Commençons par le lien supposé entre la maladie mentale et la violence. Bien que les données soient compliquées, la conclusion générale de recherches récentes est que la violence est ne pas étroitement lié aux troubles psychiatriques majeurs (dépression majeure, trouble bipolaire et schizophrénie) en soi. Par exemple, la MacArthur Violence Risk Assessment Study de 1998, dirigée par John Monahan et Henry Steadman, a évalué des patients psychiatriques récemment sortis de l'hôpital. Contrairement à certaines études qui reposaient uniquement sur des autodéclarations de violence, l'étude MacArthur a utilisé une combinaison d'autodéclarations, d'informateurs collatéraux et de dossiers de la police et de l'hôpital.

L'étude a révélé que la prévalence de la violence chez les patients psychiatriques sortis sans trouble de toxicomanie était similaire à celle parmi les habitants de la communauté qui n'abusaient pas de substances. De plus, la violence de ces patients libérés impliquait rarement des attaques vicieuses contre des étrangers ou des cliniciens. Habituellement, cela ressemblait à de la violence commise par d'autres habitants de la communauté, comme frapper un membre de la famille à l'intérieur de la maison. L'étude a révélé 6 homicides commis par 3 des 951 patients libérés - ainsi, environ 0,3% (3 sur 951) de la population libérée étaient des homicides ou des actes de violence mortels. Ce taux est en effet plus élevé que celui de la population générale et ne doit certainement pas être écarté à la légère. Pourtant, à mon avis, les résultats suggèrent que la violence mortelle parmi les patients psychiatriques sortis est assez rare.

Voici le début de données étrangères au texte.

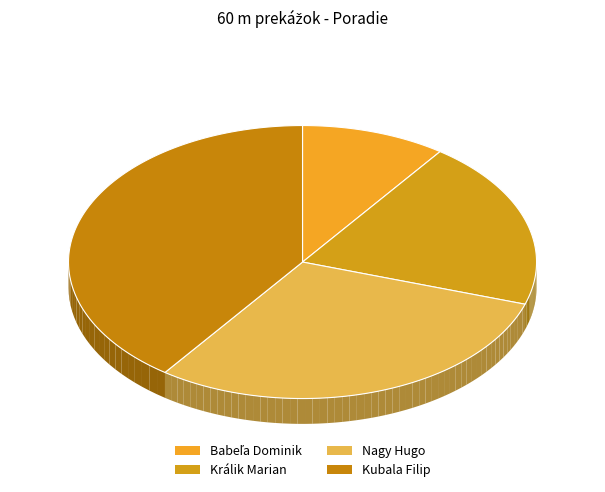

Does Nagy Hugo account for over 50% of the chart?

No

Certes, l'étude MacArthur a été critiquée pour divers motifs méthodologiques (voir Torrey et al, 2008). De plus, les troubles mentaux faire augmenter la sensibilité à abus de substanceet, par conséquent, augmentent indirectement le risque de violence.

Néanmoins, une étude récente d'Eric Elbogen et de ses collègues de la Chapel Hill School of Medicine de l'Université de Caroline du Nord tend à confirmer les conclusions de MacArthur. Sur la base d'enquêtes en face à face menées par l'Institut national sur l'abus d'alcool et l'alcoolisme, et impliquant près de 35000 sujets, Elbogen et son équipe ont constaté que lors de l'examen du diagnostic psychiatrique, la maladie mentale grave seule n'était pas associée à un risque accru de violence - mais une maladie mentale grave associée à la toxicomanie / dépendance était associée de manière significative. En fait, la maladie mentale grave en soi ne permettait pas de prédire de façon indépendante un comportement violent futur; plutôt, d'autres facteurs - comme des antécédents de violence physique, des facteurs de stress environnementaux ou un dossier d'arrestation parentale - prédisaient des actes de violence.

L'image du malade mental violent doit également être tempérée par les recherches de Linda A. Teplin et ses collègues de l'Université Northwestern. Teplin et coll. Ont découvert que les personnes atteintes de maladie mentale sont beaucoup plus susceptibles d'être victimes que les auteurs d'un crime violent. Ils ont découvert dans leur travail que parmi les patients ambulatoires psychiatriques, environ 8% ont déclaré avoir commis un acte de violence, tandis qu'environ 27% ont déclaré avoir été victimes d'un crime violent.